• [Task to complete]
From the entries that follow, pick out all lines holding "nose".

[Source material Boundary: Start]

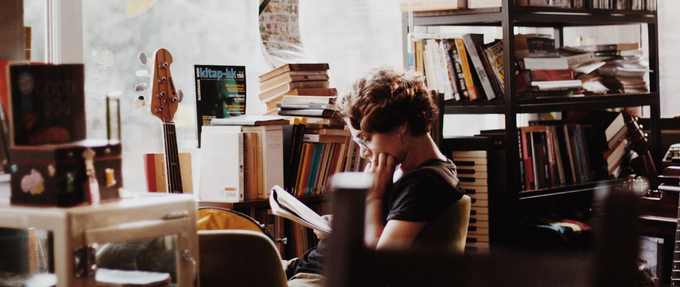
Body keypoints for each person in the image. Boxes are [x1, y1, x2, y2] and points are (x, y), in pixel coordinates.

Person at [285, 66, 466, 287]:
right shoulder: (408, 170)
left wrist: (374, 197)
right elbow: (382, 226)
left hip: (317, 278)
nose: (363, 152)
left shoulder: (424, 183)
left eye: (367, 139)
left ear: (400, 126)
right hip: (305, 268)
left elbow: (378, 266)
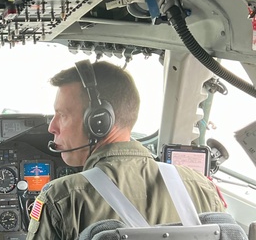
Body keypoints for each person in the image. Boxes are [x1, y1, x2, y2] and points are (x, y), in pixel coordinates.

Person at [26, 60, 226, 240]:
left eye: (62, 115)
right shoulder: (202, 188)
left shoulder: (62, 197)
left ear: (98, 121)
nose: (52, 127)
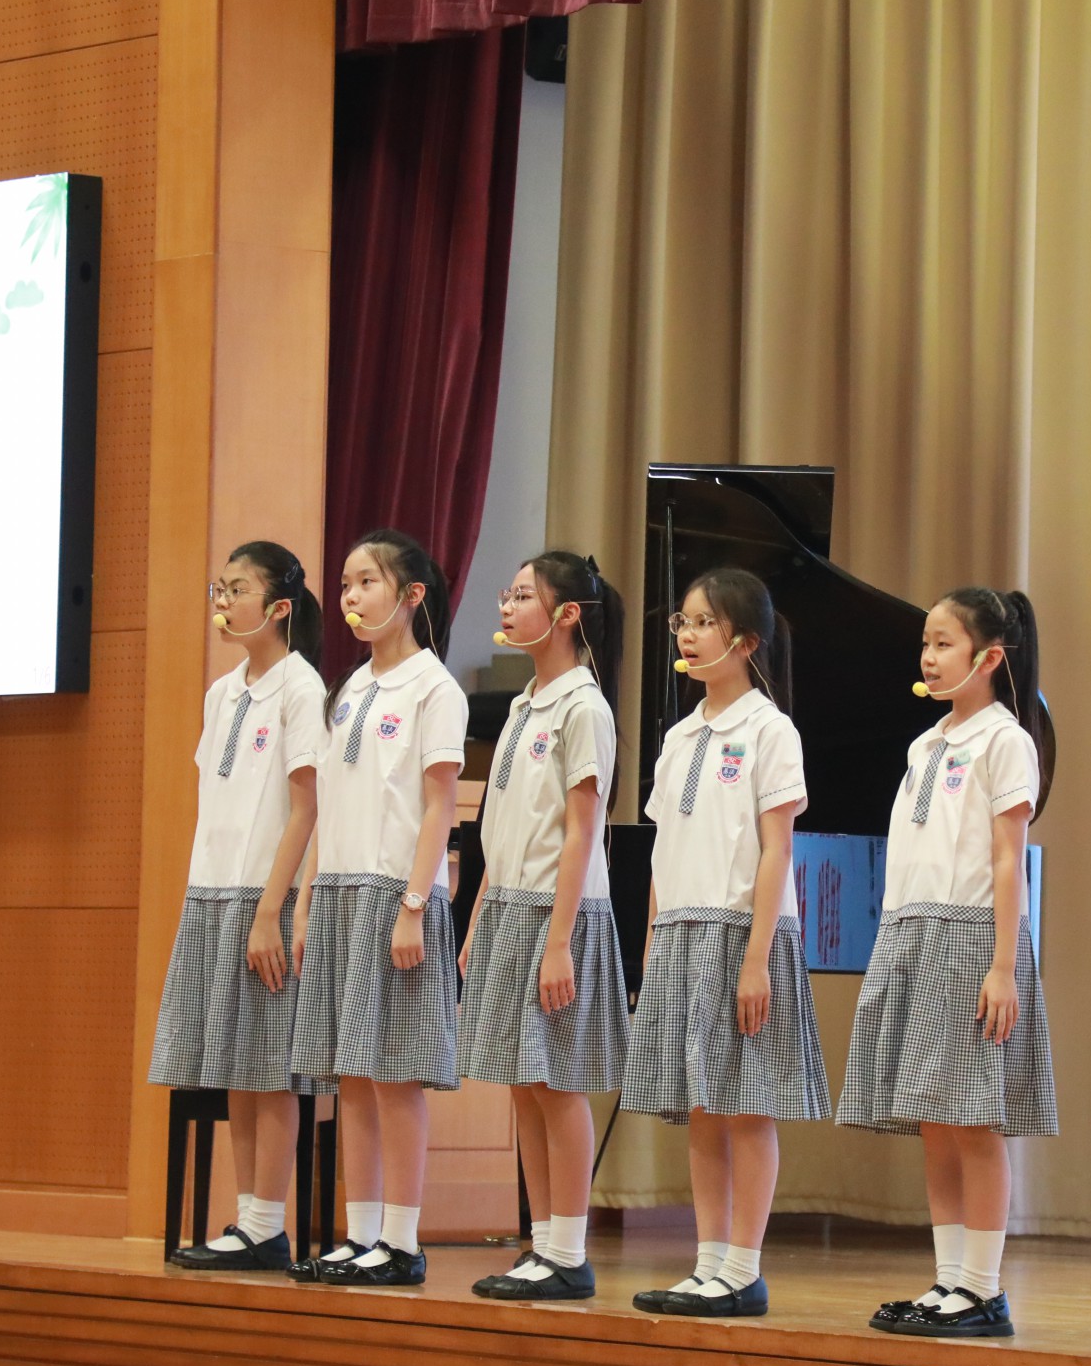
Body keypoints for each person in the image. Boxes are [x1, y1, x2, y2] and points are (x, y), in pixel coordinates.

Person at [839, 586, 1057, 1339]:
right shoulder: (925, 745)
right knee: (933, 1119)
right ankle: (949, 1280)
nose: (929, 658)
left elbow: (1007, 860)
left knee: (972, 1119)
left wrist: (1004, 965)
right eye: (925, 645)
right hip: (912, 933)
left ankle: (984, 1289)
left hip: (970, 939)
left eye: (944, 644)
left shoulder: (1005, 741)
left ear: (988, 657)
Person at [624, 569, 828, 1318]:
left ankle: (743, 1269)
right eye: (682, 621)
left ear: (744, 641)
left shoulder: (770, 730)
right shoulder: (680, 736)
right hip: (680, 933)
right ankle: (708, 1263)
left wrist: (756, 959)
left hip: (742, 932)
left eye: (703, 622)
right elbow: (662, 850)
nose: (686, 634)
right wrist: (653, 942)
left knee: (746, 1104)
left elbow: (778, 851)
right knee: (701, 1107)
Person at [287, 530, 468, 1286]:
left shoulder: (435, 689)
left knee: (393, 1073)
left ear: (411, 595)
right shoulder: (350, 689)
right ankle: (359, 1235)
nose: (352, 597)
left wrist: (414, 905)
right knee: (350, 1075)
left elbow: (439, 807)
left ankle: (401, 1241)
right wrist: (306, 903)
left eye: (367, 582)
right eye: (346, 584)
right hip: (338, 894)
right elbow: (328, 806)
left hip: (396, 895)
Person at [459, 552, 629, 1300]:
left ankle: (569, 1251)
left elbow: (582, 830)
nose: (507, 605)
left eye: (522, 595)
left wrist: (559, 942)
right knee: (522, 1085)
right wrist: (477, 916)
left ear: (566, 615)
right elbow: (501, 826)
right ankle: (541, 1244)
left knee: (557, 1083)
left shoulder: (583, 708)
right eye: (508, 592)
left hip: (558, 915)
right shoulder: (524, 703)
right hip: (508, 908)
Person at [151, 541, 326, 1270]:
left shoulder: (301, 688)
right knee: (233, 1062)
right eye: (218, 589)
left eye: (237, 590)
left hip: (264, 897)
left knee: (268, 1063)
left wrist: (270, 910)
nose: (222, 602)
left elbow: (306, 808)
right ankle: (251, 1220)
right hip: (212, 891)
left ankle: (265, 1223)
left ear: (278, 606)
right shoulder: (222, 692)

[Source material Boundary: End]
[Source material Boundary: Start]

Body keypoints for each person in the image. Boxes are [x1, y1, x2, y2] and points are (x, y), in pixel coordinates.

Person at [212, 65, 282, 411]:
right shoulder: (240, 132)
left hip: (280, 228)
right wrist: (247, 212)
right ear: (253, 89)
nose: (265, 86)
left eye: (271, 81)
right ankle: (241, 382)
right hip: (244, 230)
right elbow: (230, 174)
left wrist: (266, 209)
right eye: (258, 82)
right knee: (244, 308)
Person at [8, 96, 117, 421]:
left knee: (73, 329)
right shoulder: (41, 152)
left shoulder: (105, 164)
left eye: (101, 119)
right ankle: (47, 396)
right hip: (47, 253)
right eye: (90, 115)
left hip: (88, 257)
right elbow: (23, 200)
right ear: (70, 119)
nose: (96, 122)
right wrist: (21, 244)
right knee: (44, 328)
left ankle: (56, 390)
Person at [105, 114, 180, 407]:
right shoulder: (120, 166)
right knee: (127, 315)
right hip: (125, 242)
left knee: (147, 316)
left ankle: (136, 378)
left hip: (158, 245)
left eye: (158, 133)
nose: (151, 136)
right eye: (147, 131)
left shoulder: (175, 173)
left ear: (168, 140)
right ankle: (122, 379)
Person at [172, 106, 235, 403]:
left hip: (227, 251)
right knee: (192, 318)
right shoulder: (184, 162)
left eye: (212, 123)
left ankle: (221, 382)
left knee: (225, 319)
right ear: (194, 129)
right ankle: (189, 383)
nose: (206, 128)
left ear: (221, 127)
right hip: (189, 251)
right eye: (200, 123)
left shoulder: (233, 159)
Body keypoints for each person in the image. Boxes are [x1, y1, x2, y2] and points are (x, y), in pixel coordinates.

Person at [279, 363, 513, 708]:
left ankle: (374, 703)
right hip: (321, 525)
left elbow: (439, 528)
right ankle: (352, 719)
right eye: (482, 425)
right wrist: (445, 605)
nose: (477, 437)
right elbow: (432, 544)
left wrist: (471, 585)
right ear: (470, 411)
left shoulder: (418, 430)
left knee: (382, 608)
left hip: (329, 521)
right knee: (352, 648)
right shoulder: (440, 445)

[Source material Boundary: End]

• [Your solution]
nose: (363, 152)
nose: (52, 127)
nose: (929, 658)
nose: (686, 634)
nose: (352, 597)
nose: (507, 605)
nose: (222, 602)
nose: (265, 86)
nose: (96, 122)
nose: (151, 136)
nose: (206, 128)
nose: (477, 437)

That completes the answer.